Even if failure is an integral part of the conquest of space, the time when the Soviet Union had outdone the Americans for the putting into orbit of the first satellite – Sputnik (1957) –, of the first animal – the dog Laïka ( 1957) -, of the first man – Yuri Gagarin (1961) – then of the first woman – Valentina Tereshkova (1963) – seems very distant.
Worse, another machine, Indian for its part, is about to land on the moon and is also targeting the South Pole. Chandrayaan 3, launched on July 14 and arrived in lunar orbit on August 6, is to attempt to land a rover on August 23, at 2:34 p.m. Paris time (the moon landing is to be broadcast live on YouTube by the space agency Indian Isro). The South Pole is the object of all the attention, because it could contain reserves of icy water, essential for the lunar manned missions and, later, towards Mars, the Moon becoming a base of launching having the enormous advantage of its low gravity. Shipping resources produced on the Moon to the Red Planet would be much cheaper than sending them out of Earth’s gravity on rockets.

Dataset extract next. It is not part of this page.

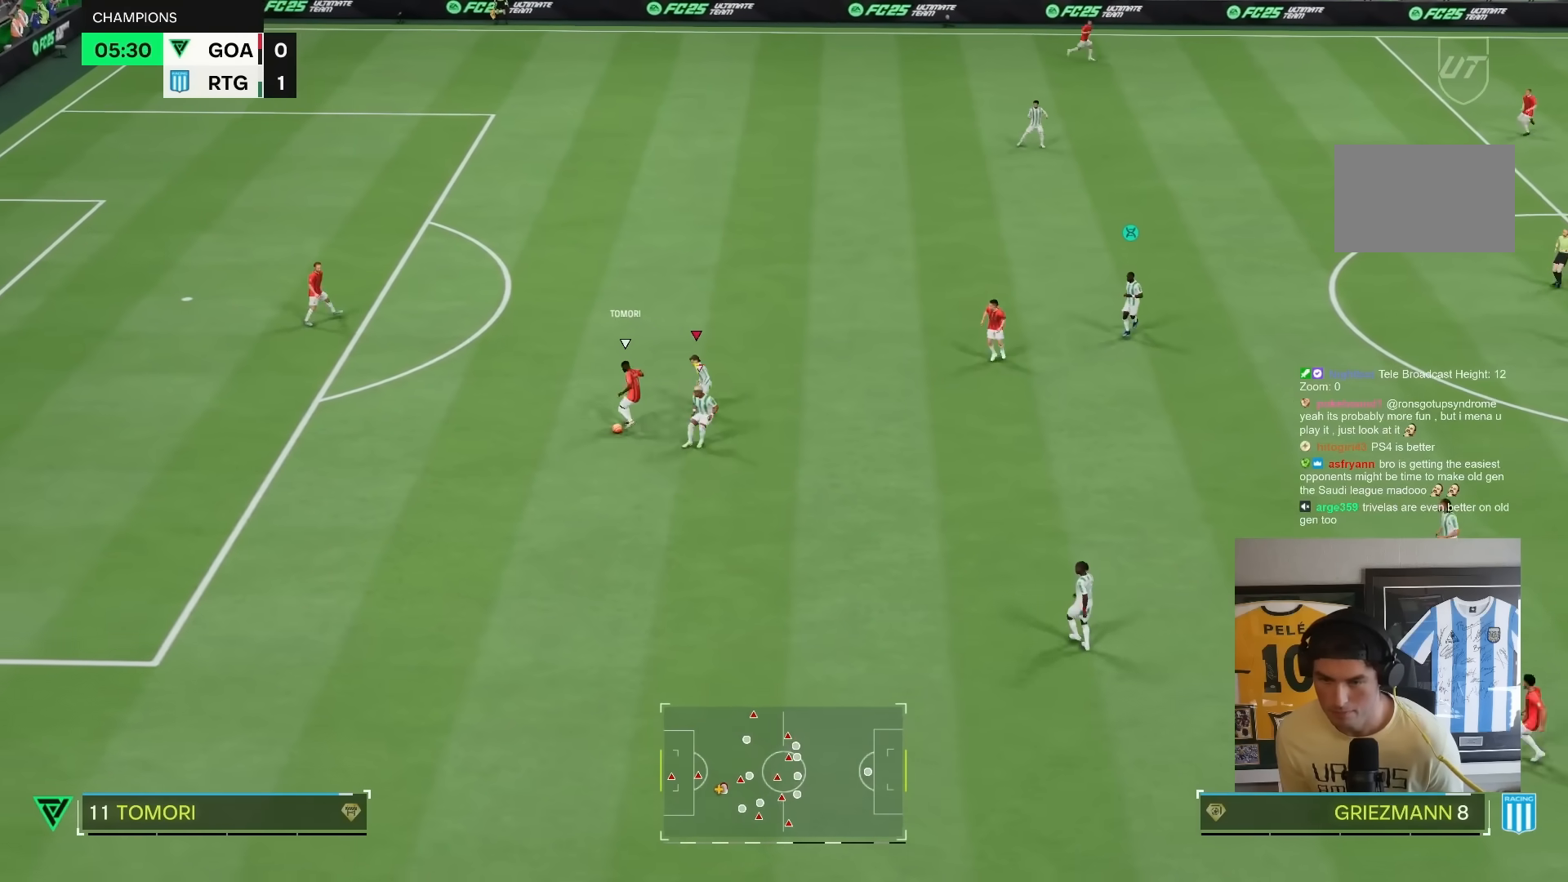
{"dt_ms": 500, "buttons": ["R1", "R2"], "left_stick": "up", "right_stick": "center", "events": [[83, "left_stick", "up"]]}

The technologies used for the Russian Luna 25 mission, so named to mark the continuity with the Soviet lunar missions stopped in 1976, have evolved only slightly. Without budgets and deprived of partnerships with other space agencies, Russian researchers and engineers, despite their world-renowned expertise, struggle to upgrade rockets, on-board computers, energy management equipment or even machine control software.
The average age of Russian engineers is also rising sharply. In November 2011, the Russian Phobos-Grunt mission, which was supposed to go to Mars, got stuck in Earth orbit and disintegrated in the atmosphere. These repeated failures are a bad signal for the entire Russian aerospace sector, including civil and military aeronautics, as the space “locomotive” is essential to ensure a sustained development of aviation.